An important reflection of this initiatory moment, the presence of Latin American works and artists, is one of the distinguishing landmarks of Videobrasil’s historical archive. Moreover, this collection is nowadays one of the main holders of videographic memory in Latin America, since other pioneer institutions – victims of the passing years – have disappeared along with their collections and archives.

With works by Andrés Denegri, Ayrson Heráclito, Cao Guimarães and Enrique Ramírez, this selection of Videobrasil’s historical archive seeks, in a single gesture, to highlight this trajectory while outlining the paths the Festival designs for its future. However, it is not only the geographical proximity that establishes an identity between these works. Each of them includes, in its own distinct way, an evocation of absence, loss, and finitude of life – “the solemn feeling of death, which blossoms on the stem of the most glorious existence” of which Carlos Drummond de Andrade speaks.

Against a political, religious or personal background, these voices approach us as domestic animals, in their familiar and daily devotion. Here, the sea, death, the garden and the foreign city arise as instances of a lament for affection or a lost place.

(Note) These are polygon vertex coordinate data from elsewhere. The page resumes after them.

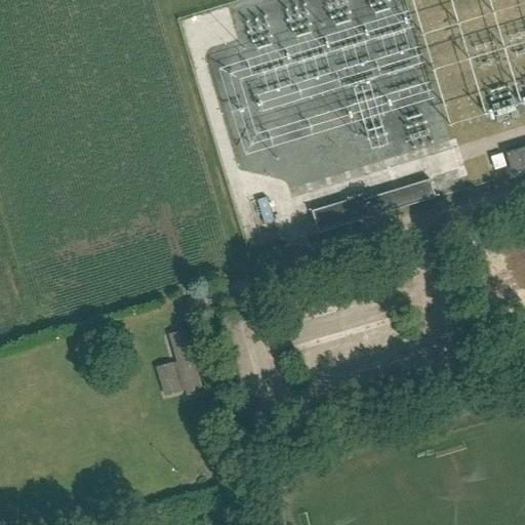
[(524,149),(508,155),(514,173),(524,169),(524,149)]
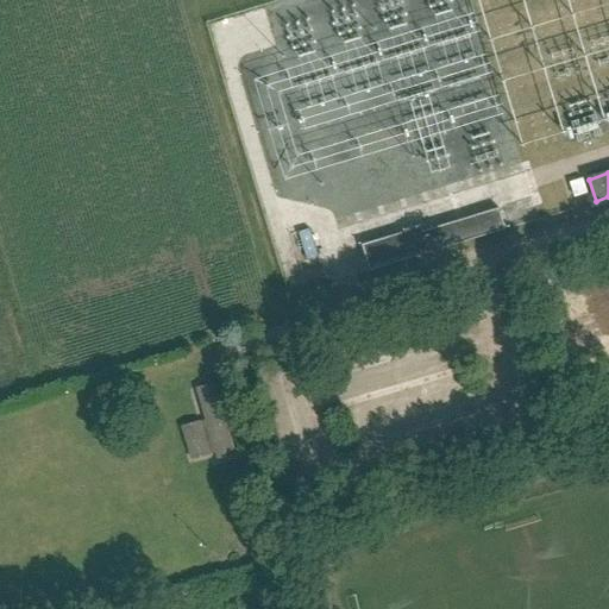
[(583,179),(570,183),(575,198),(588,194),(583,179)]
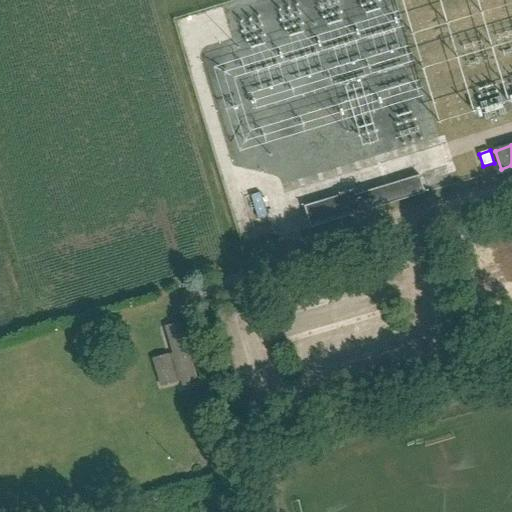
[(304,207),(311,228),(425,194),(420,176),(342,199),(341,195),(304,207)]
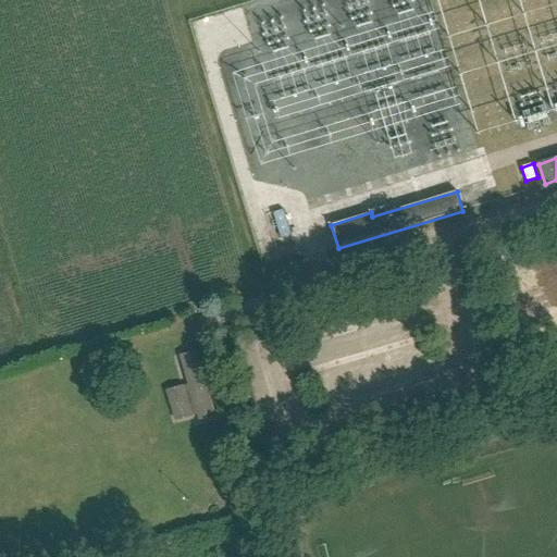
[(275,213),(283,236),(294,232),(286,210),(275,213)]
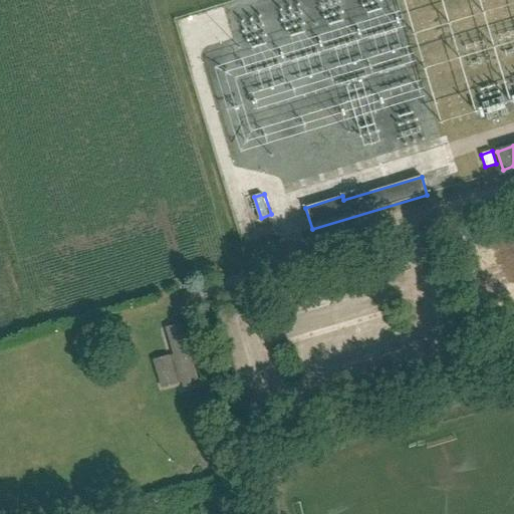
[(181,324),(166,329),(183,388),(198,383),(181,324)]
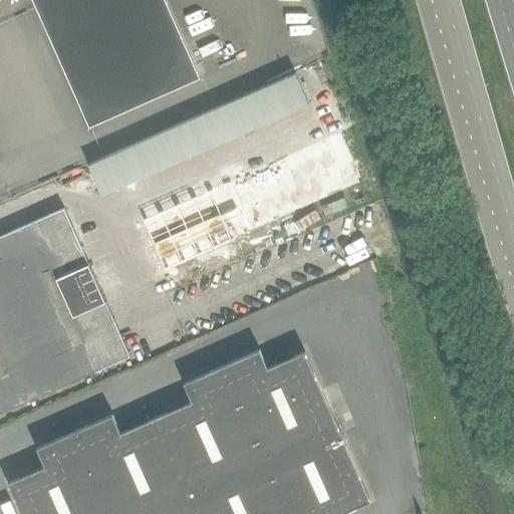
[(32,0),(89,126),(200,77),(165,0),(32,0)]
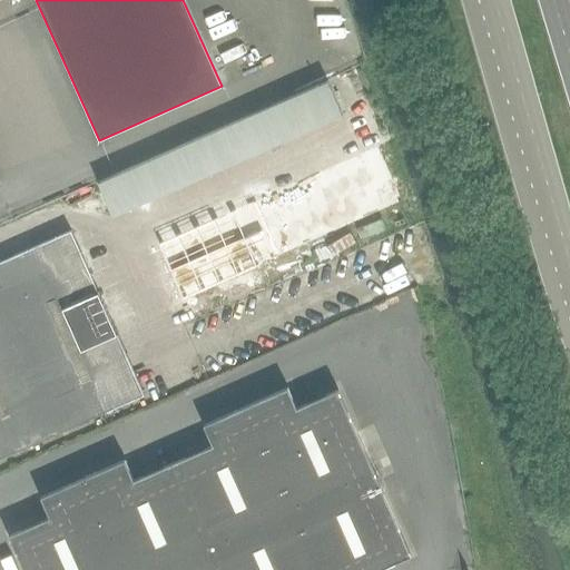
[(327,81),(306,90),(321,124),(343,114),(327,81)]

And we remain solitary witnesses of a time that goes away and leaves, without testament, its inheritance.

Solange Farkas, São Paulo, 2017

Andrés Denegri, Uyuni, 2005, 8’08”

In several of his videos, Andrés Denegri constructs an audiovisual universe based on articulations between the notions of proximity and distance. In Uyuni, this articulation takes place between sound and image: voice-overs of a man and a woman tell a couple’s dialogue in a hotel room in Uyuni, a Bolivian city famous for its proximity to Salar. They talk about their stay, imprisoned between boredom and waiting. The use of indirect speech reinforces the sense of detachment provoked by the city’s long shots. As background noise, we hear excerpts from a Peruvian radio, where a peasant leadership talks about the preservation of natural resources.

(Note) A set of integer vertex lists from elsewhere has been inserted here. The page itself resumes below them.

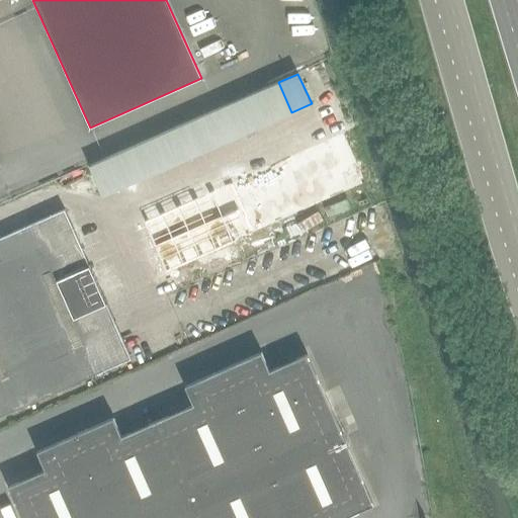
[(273,120),(291,112),(278,82),(260,90),(273,120)]
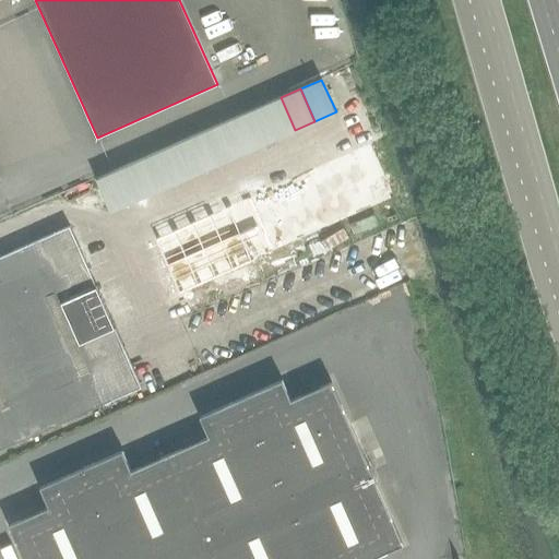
[(274,139),(295,130),(281,97),(260,107),(274,139)]
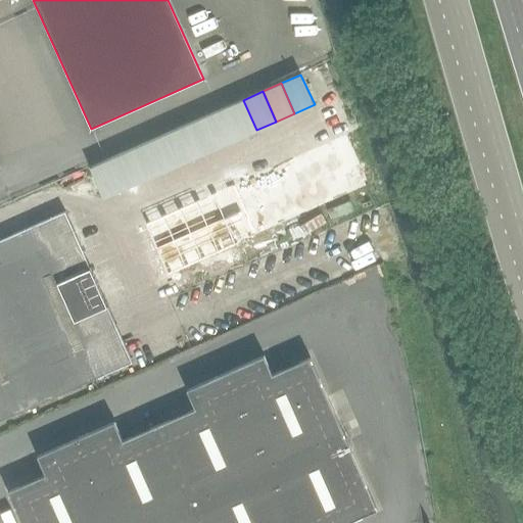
[(237,139),(256,130),(243,100),(224,108),(237,139)]
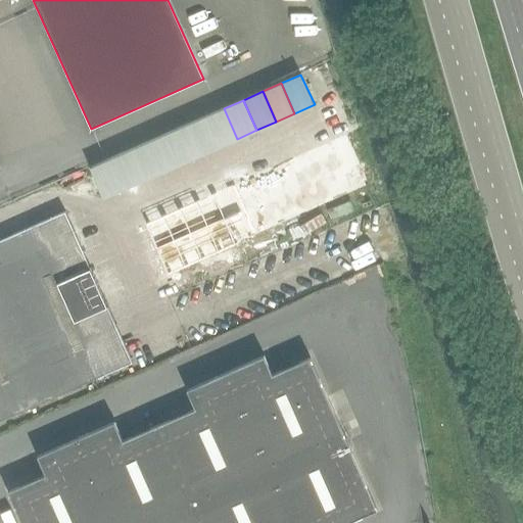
[(219,147),(237,139),(224,108),(205,116),(219,147)]
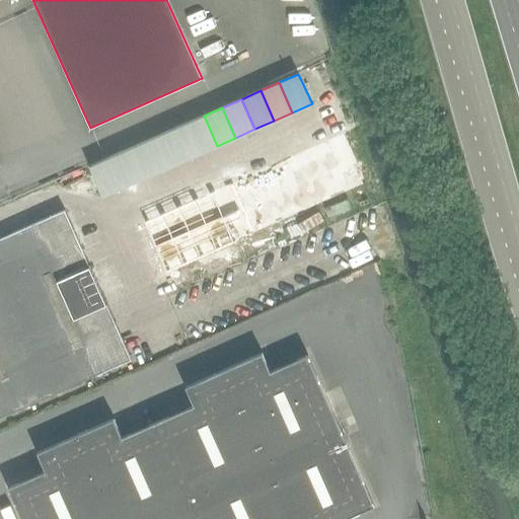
[(198,154),(217,146),(204,116),(184,124),(198,154)]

Ayrson Heráclito, Funfun, 2012, 4’08”

This work is a requiem for Estelita de Souza Santana, lifetime leader of the Sisterhood of Nossa Senhora da Boa Morte from Cachoeira, Bahia, who passed away at the age of 105. A local myth identifying black priestesses and white herons inspires the narrative, which explores the symbolism related to the white colour (“funfun” in Yoruba), commonly associated with purity, maturity and wisdom, indicator of mourning in the East and the colour of black god Obatalá. From this profusion of symbols, the artist creates his own funeral ritual.


Enrique Ramírez, Pacifico, 2014, 2’42”

Pacifico shows a turbulent, nocturnal and apparently indecipherable sea. Without references tracking it, it is an indefinite fragment of the ocean. The Chilean army, while admitting the brutality of its actions during Pinochet’s military regime, never revealed the whereabouts of its dead victims. Most are identified as having been “thrown into the sea”, that is, unrecoverable. In Pacifico, the sea becomes a memory that haunts in silence the night of history.


Cao Guimarães, Concerto para Clorofila, 2004, 7’23”

As a contemplative walk, in Concerto para Clorofila the camera chases the different shapes and colours of a garden. Dwelling on various types of plants and leaves, notices the passage of the sun through the treetops, its reflections in the water, and the formal analogies that light and shadow plays produce in space. The camera strolls; its record becoming a curious enchantment, now resembling the infantile gaze on a world just recently known, now referring to the subjective vision of an insect or a bird, pacing as if seeking something. Delicate, the soundtrack composed by O Grivo is performed by the artist himself, in a sort of musical unfolding the mise-en-scène of the video.